29 Aralık 2009 00:00

ALBATROS

VAN. Saatin tik takları devam ediyor biteviye bir tempoda.Saatin tik takları, malum ana kadar devam edecek.Ve o malum anda zaman duracak.

Paylaş

VAN. Saatin tik takları devam ediyor biteviye bir tempoda.
Saatin tik takları, malum ana kadar devam edecek.
Ve o malum anda zaman duracak.
Bir kırılma ile, bir patlama ile…
Marquez’in “Kızıl Pazartesi” romanında, kendi dışında kahramanın öleceğini herkes biliyordu.
Herkes eli kolu bağlı bekledi.
Tıpkı Hrant Dink cinayetinde olduğu gibi.
Küçük bir farkla.
Hrant öldürüleceğini biliyordu.
Yeri ve zamanı dışında.
Ve saatin tik takları işliyordu.
Onun için o muhteşem mektubu yazdı.
Ve deşifre etti gerçek katilleri.
Maddeten öldürüldü, ama ölümsüzleşti.
Vasilikos’un gerçeğe dayalı “Ölümsüz Z” romanındaki gibi…
Düğmeye basıldı,
Tam da yıldönümünde Maraş kıyımının.
O güzel barış insanı Barthelameos bir çığlık koyverdi.
Çarmıhta hissediyorum kendimi diye.
Hrant’ın son mektubu gibi bir çığlık.
Hemen “Yeni Çağ” kanlar içinde bedenini resmediyordu Saygıdeğer patriğin çarmıhta, sadistçe bir keyifle.

Verilen Görev
Yukarıdaki yazıda adı geçen bütün kişileri, yazıdaki yazılışlarına sadık kalarak sıralayınız.

Sağlanan Veriler

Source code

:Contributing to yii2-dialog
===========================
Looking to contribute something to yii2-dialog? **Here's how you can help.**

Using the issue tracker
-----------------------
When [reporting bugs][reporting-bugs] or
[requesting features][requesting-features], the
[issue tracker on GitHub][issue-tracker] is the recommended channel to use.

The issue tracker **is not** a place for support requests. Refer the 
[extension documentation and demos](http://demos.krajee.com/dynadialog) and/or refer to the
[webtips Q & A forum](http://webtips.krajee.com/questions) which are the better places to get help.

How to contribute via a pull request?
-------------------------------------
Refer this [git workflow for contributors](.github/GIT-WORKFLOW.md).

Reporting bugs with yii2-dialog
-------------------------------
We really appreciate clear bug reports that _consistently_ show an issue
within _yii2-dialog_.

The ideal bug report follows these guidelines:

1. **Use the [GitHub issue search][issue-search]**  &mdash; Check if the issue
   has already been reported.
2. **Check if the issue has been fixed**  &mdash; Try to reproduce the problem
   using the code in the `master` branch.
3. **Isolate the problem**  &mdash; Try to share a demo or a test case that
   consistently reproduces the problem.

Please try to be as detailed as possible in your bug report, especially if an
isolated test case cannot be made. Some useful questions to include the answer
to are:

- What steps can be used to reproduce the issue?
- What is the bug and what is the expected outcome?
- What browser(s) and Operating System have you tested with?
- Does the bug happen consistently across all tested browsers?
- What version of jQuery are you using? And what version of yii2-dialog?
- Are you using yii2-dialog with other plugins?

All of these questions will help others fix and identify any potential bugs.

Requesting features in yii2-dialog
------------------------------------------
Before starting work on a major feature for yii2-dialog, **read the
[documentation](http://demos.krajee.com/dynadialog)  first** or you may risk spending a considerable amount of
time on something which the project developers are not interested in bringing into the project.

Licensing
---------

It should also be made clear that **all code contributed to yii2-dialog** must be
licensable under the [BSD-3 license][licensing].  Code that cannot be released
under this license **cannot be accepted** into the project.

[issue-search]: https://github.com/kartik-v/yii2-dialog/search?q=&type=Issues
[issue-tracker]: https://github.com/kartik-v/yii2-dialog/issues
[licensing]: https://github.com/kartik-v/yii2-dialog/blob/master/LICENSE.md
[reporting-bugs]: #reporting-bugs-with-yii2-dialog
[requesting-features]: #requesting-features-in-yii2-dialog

Çözümünüz
Marquez, Hrant Dink, Vasilikos, Barthelameos